Because If It Sounds Sexual, That's On You
You know that episode of Friends where Ross and Rachel are calling themselves, and each other, "daddy" and "mommy" to encourage Emma's first words? Well, Phoebe says "daddy" in a suggestive tone, and it totally ruins it for Ross. I'm with Gellar in this situation, and I'll thank you not to sexualize a word for my child. Thanks.

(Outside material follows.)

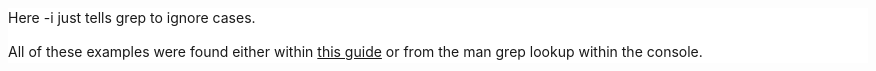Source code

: Here -i just tells grep to ignore cases.

All of these examples were found either within [this guide](https://www.cyberciti.biz/faq/grep-in-bash/#:~:text=The%20grep%20command%20searches%20the,the%20screen%20or%20bash%20terminal.) or from the man grep lookup within the console.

Because It's Developmentally Appropriate
Elmo talks about himself in the third person for a reason (and it's not just to annoy you, although I'll admit it sometimes feels that way). He speaks in parentese, the exaggerated, melodic speech utilized by moms and dads with their offspring. For me, calling my partner "daddy" is part of my motherese. It might sound like baby talk to the uninitiated, but it's actually quite beneficial for acquiring speech. Babies like it, and oh yeah, it's totally normal.
Because I'm Labeling My Partner For A Reason
Toddlers are sponges for language. Think about it: do you know any toddler who doesn't love saying, "What's that?" a million times in a single day? We go along naming what we can see out the window, or what's in the pictures of the book, to encourage language development. Why is labeling "daddy" any different?
Little ones are also prone to over-generalizations when it comes to their vocabulary. So, by using "daddy" specifically for her father, I'm also helping my daughter understand that every man in cargo shorts with a high and tight isn't her beloved "dada."
Because It's Not The Only Thing I Call My Partner
I can maybe understand how it would make someone uncomfortable if I used "daddy" exclusively, but I have lots of names for my husband. Sometimes I call him by his first name. More frequently, I use "babe" or "honey," or occasionally, "jerkface." When talking to my daughter, I'll often refer to him as "your dad." But when he pops up on FaceTime, I'll gleefully announce, "It's Dada! Hi Dada!"
Because That's Who He Is
My husband is a family man, so calling him "daddy" is a way to honor the special role he has in our lives. I know he's not my dad. Duh.
I'll let you know if my kid is confused about this at any point, but she's a pretty smart cookie.
Because It's My Business
Like most of my parenting decisions (supplementing with formula and crying it out, just to name a few), my choice to occasionally call my partner "daddy" doesn't affect anyone but my family. Sorry, but the fact that some people think it's weird isn't reason enough for me to change my ways.
Because We're Both Fine With It
It would be one thing if my husband didn't like being called "daddy," but that's not the case. It'd also be pretty hypocritical of me if I objected to him calling me "mommy."